* TEXT BLOCK:
- Opening Delimiter -

# Cleaning the tracks with an electric sander



## Paulus (May 31, 2008)

I came across this movie today, showing an inventive way of trackcleaning using an electric wood sander.
Now, I run battery trains so dirty tracks won't influence the performance of my trains but I'm sure some here will find this interesting! Have fun watching!!


----------



## wchasr (Jan 2, 2008)

So how is that sander powered? I did a quick check of the Bosch sites from here in the US and did not find a sander like that listed? Pretty neat idea but you've got to be careful to use something really fine or more for polishing rather than sanding. 

Chas


----------



## Spule 4 (Jan 2, 2008)

Yes, don't want it to stall. 

Found it quickly on Bosch's German site, 7.2 volt battery: 

http://www.bosch-do-it.de/boptocs2-...e/DE/de/hw/Akkumultischleifer/95230/index.htm


----------



## msimpson (Jan 5, 2009)

Seems like I have heard of problems with power sanders making lots of little tiny scratches, which catch crud, promote corrosion, and generally degrade perfomance. But hey, with live steam, my track is well protected with a coating of slimey oil -- what would I know? 

Best, Mike


----------



## Dan Pierce (Jan 2, 2008)

As long as rails are polished, not ground, any cleaning method could work. Use the finest grit material you can find. 


Walmart has 4000 grit.


----------

- Closing Delimiter -

* GIVEN ENTRIES:
- Opening Delimiter -

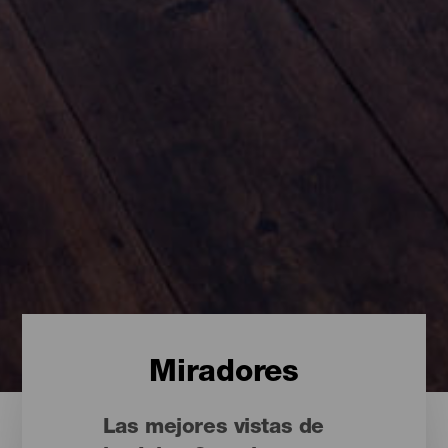
Miradores
Las mejores vistas de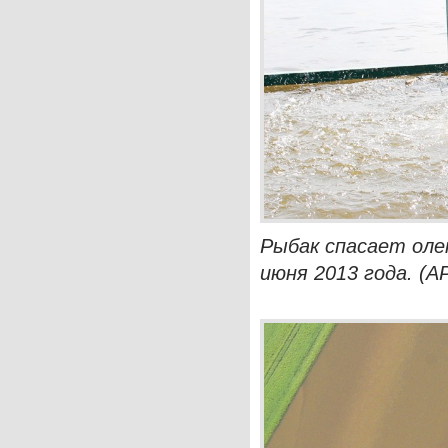
Рыбак спасает оле
июня 2013 года. (AP 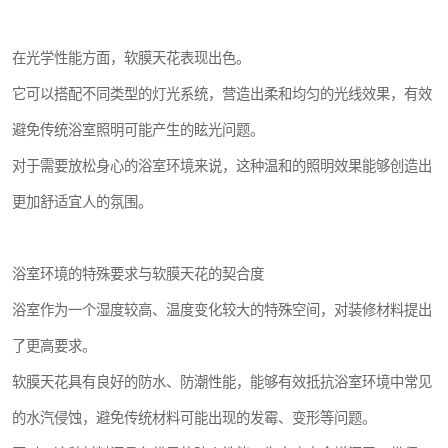
在光学性能方面，软膜天花表现出色。
它可以搭配不同类型的灯光系统，营造出柔和均匀的光线效果，有效
避免传统浴室照明可能产生的眩光问题。
对于需要放松身心的浴室环境来说，这种温和的照明效果能够创造出
更加舒适宜人的氛围。
浴室环境的特殊要求与软膜天花的契合度
浴室作为一个湿度较高、温度变化较大的特殊空间，对装修材料提出
了更高要求。
软膜天花具有良好的防水、防潮性能，能够有效抵抗浴室环境中常见
的水汽侵蚀，避免传统材料可能出现的发霉、变形等问题。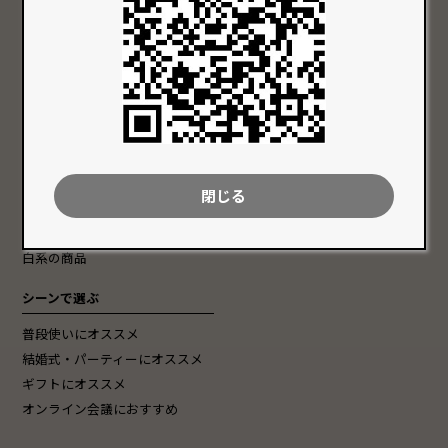
Group
特徴から探す
色で選ぶ
価格で選ぶ
クリア系の商品
〜 10,000円 以内
赤系の商品
10,001円 〜 20,000円以内
青系の商品
20,001円 〜 30,000円以内
緑系の商品
30,001円 以上
閉じる
黄系の商品
黒系の商品
白系の商品
シーンで選ぶ
普段使いにオススメ
結婚式・パーティーにオススメ
ギフトにオススメ
オンライン会議におすすめ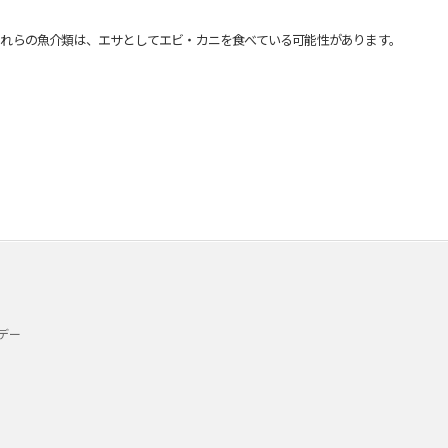
れらの魚介類は、エサとしてエビ・カニを食べている可能性があります。
デー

- Closing Delimiter -

* TASK TO CARRY OUT: In the track-cleaning thread, why does one poster say power sanders may be a problem for the rails? Answer in one to three sentences. The lines have nothing to do with the track-cleaning thread.

* RESULT OF THIS EXERCISE: He has heard that power sanders leave lots of tiny scratches on the rails. Those scratches catch crud, promote corrosion and generally degrade performance.